What the task asks: Write the next few sentences of the passage about Oscar's mealtimes, picking up after its last sentence.
** Opening Document passage block **
I mentioned the above to our Occupational Therapist and she said that normally she would never recommend eating in front of the television but gave me the okay to try it. I did try it again at home and he was too distracted by the television to eat! For my son, sometimes distracted eating works and sometimes it doesn’t. Now, I usually start with focused eating (no distractions other than typical mealtime conversation) if he is struggling I will sing different songs to him. My son is also obsessed with the Frozen 2 soundtrack (thanks to his 5 year old sister) so we do listen to that soundtrack during mealtime. Like I mentioned lunch seems to be difficult for Oscar because he is getting ready to nap so it tends to be a more musical meal.
** Closing Document passage block **
** Opening Given entries block **
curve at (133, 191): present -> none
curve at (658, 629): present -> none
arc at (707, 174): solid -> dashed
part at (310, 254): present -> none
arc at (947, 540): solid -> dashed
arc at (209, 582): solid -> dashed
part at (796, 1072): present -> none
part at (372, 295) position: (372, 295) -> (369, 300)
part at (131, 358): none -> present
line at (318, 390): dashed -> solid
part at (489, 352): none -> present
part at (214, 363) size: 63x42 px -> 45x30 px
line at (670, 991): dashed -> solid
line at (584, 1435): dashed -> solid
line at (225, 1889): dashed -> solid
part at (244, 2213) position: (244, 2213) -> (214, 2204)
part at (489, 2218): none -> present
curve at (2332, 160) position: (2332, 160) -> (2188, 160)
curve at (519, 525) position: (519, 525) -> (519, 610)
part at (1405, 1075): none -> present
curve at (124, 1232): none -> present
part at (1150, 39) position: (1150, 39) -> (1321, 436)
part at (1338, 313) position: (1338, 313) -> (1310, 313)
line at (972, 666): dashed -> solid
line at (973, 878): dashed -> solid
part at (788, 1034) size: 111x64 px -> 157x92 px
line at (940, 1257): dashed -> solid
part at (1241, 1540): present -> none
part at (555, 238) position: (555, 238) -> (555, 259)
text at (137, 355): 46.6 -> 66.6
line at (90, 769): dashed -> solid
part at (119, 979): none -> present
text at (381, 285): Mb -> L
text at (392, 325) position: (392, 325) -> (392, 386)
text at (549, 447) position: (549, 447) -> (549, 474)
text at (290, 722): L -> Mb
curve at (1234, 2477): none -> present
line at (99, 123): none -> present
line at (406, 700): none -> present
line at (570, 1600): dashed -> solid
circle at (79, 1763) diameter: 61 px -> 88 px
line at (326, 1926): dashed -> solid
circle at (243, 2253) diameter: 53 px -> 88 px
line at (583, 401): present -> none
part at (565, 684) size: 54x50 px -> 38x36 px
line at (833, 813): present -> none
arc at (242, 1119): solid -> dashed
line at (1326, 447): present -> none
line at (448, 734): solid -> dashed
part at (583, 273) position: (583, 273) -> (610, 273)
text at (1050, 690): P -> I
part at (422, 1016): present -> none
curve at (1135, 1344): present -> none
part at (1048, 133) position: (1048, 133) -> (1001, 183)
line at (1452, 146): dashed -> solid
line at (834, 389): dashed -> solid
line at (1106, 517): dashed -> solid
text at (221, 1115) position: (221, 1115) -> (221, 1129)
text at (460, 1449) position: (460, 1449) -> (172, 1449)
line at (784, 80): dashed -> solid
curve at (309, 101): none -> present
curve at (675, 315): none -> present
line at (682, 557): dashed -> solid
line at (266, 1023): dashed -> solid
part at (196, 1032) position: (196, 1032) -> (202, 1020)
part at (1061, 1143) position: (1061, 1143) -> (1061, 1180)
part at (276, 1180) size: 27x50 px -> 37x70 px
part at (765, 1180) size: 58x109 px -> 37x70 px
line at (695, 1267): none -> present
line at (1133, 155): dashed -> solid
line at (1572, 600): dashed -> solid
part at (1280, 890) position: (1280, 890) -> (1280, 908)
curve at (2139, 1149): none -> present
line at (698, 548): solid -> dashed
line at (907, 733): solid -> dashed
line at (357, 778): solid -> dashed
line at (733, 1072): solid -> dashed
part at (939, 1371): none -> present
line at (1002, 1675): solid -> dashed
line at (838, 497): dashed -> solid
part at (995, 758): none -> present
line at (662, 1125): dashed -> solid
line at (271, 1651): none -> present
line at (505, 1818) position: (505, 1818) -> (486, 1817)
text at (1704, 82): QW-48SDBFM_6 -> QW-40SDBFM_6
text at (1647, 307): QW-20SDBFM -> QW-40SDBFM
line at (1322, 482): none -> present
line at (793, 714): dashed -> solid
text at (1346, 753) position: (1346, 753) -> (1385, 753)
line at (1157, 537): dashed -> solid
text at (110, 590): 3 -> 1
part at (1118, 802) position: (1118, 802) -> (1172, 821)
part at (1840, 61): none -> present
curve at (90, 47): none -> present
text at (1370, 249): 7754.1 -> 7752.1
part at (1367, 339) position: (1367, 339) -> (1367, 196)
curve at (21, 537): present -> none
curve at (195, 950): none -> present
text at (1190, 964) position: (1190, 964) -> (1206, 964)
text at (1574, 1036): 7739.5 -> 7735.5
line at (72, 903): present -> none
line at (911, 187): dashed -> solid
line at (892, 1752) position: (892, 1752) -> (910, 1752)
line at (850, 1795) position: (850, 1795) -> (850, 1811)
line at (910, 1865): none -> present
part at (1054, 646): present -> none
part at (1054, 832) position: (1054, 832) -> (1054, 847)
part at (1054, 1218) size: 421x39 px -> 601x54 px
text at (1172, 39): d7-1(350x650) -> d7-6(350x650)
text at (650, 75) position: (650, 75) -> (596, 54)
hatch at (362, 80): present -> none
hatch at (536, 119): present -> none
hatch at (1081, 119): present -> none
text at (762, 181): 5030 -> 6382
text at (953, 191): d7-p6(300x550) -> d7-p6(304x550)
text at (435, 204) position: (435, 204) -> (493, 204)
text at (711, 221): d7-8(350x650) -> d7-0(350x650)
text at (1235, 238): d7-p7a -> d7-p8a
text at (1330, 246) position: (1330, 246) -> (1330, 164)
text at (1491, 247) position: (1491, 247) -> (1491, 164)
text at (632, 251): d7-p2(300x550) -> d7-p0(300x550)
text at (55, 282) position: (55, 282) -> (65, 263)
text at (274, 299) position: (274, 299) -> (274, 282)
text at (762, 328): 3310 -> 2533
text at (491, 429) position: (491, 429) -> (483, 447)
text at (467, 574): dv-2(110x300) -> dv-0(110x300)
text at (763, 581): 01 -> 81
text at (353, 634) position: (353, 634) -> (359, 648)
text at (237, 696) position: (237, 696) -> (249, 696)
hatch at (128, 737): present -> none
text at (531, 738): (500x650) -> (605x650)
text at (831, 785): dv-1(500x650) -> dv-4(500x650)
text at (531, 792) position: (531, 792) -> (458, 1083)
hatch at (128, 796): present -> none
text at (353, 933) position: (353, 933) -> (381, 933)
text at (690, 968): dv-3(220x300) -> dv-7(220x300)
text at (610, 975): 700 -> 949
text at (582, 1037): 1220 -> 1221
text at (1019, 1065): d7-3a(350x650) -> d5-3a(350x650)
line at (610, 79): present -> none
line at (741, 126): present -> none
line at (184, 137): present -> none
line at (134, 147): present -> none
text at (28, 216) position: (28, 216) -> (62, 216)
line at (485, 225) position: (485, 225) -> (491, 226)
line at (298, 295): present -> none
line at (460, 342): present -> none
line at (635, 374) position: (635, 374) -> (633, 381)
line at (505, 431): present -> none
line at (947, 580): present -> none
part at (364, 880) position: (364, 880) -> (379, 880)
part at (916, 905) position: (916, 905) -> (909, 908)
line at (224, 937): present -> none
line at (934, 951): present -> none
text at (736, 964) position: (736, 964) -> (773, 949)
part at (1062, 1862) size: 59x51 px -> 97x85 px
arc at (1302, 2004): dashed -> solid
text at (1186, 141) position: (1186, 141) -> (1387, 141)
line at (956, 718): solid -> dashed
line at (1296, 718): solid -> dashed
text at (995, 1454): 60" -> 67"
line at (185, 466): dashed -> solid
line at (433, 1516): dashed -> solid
** Closing Given entries block **
Result of the exercise:
I am not a nutritionist!!!! But I do believe in proper nutrition. I think that providing my kids with the proper food (fuel) is very important for optimizing their development. “Eat the rainbow” is what people say. I do find it challenging to accomplish this at every meal, but over the course of the day I ensure that my kids eat something orange, green, blue and hopefully red. This is one of the reasons why I like to make soups or my “smoothie oatmeal” (check out my instagram for the recipe @arealmomstory) it is a way that I can get many different colors into one dish. I have been known to put pureed spinach in blueberry banana pancakes (try it- you really can’t taste it). Even making a comfort food like macaroni and cheese I will add cooked chopped spinach or shredded zucchini and carrot.
I believe that by having a proper diet you can optimize a child’s ability to develop by giving them all of the proper nutrients their bodies need to succeed. I need to do everything no matter how small it may seem to give my son the best chance to be successful. Check out my instagram @arealmomstory as I will continue to post recipes that my family loves.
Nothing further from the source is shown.